I’ll be honest, I’m not a raving fan of object-orientation. Of course, this article is going to be biased. However, I have good reasons to dislike OOP.
I also understand that criticism of OOP is a very sensitive topic — I will probably offend many readers. However, I’m doing what I think is right. My goal is not to offend, but to raise awareness of the issues that OOP introduces.
I’m not criticizing Alan Kay’s OOP — he is a genius. I wish OOP was implemented the way he designed it. I’m criticizing the modern Java/C# approach to OOP.

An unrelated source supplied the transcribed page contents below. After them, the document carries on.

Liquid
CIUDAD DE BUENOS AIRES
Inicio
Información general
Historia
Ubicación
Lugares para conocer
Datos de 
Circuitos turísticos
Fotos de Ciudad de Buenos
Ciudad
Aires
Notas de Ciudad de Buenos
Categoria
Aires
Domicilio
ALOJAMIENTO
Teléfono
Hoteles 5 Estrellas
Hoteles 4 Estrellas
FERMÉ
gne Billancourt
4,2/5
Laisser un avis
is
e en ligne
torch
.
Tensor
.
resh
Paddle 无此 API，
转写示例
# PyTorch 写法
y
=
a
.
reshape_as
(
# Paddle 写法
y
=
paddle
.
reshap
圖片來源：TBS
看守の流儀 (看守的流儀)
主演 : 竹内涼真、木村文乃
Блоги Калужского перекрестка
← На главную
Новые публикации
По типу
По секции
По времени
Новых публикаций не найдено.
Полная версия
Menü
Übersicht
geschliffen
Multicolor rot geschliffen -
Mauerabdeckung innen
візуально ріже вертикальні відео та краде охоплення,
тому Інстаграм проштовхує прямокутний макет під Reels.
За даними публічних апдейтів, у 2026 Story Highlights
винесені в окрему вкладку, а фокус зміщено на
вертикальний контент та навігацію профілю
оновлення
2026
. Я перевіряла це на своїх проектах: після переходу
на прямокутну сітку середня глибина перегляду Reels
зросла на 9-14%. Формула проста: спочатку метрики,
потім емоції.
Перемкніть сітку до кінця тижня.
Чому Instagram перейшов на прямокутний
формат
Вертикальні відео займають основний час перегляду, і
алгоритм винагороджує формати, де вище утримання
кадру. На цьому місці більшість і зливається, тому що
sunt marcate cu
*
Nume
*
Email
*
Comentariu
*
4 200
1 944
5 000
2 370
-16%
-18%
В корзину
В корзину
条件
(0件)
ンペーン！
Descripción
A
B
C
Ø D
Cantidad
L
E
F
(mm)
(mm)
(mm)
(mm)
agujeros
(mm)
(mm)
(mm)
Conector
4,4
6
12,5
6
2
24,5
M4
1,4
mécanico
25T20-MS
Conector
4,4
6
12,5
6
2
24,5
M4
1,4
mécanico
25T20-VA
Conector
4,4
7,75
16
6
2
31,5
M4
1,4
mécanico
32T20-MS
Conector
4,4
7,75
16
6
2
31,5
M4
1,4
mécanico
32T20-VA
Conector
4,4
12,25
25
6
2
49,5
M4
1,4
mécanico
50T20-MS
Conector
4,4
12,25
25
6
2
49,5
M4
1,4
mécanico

I think that it is not right that OOP is considered the de-facto standard for code organization by many people, including those in very senior technical positions. It is also unacceptable that many mainstream languages don’t offer any other alternatives to code organization other than OOP.
Hell, I used to struggle a lot myself while working on OOP projects. And I had no single clue why I was struggling this much. Maybe I wasn’t good enough? I had to learn a couple more design patterns (I thought)! Eventually, I got completely burned out.
This post sums up my first-hand decade-long journey from Object-Oriented to Functional programming. Unfortunately, no matter how hard I try, I can no longer find use cases for OOP. I have personally seen OOP projects fail because they become too complex to maintain.
Object oriented programs are offered as alternatives to correct ones…— Edsger W. Dijkstra, pioneer of computer science
Photo by Sebastian Herrmann on Unsplash
Object-Oriented Programming has been created with one goal in mind — to manage the complexity of procedural codebases. In other words, it was supposed to improve code organization. There’s no objective and open evidence that OOP is better than plain procedural programming.
The bitter truth is that OOP fails at the only task it was intended to address. It looks good on paper — we have clean hierarchies of animals, dogs, humans, etc. However, it falls flat once the complexity of the application starts increasing. Instead of reducing complexity, it encourages promiscuous sharing of mutable state and introduces additional complexity with its numerous design patterns. OOP makes common development practices, like refactoring and testing, needlessly hard.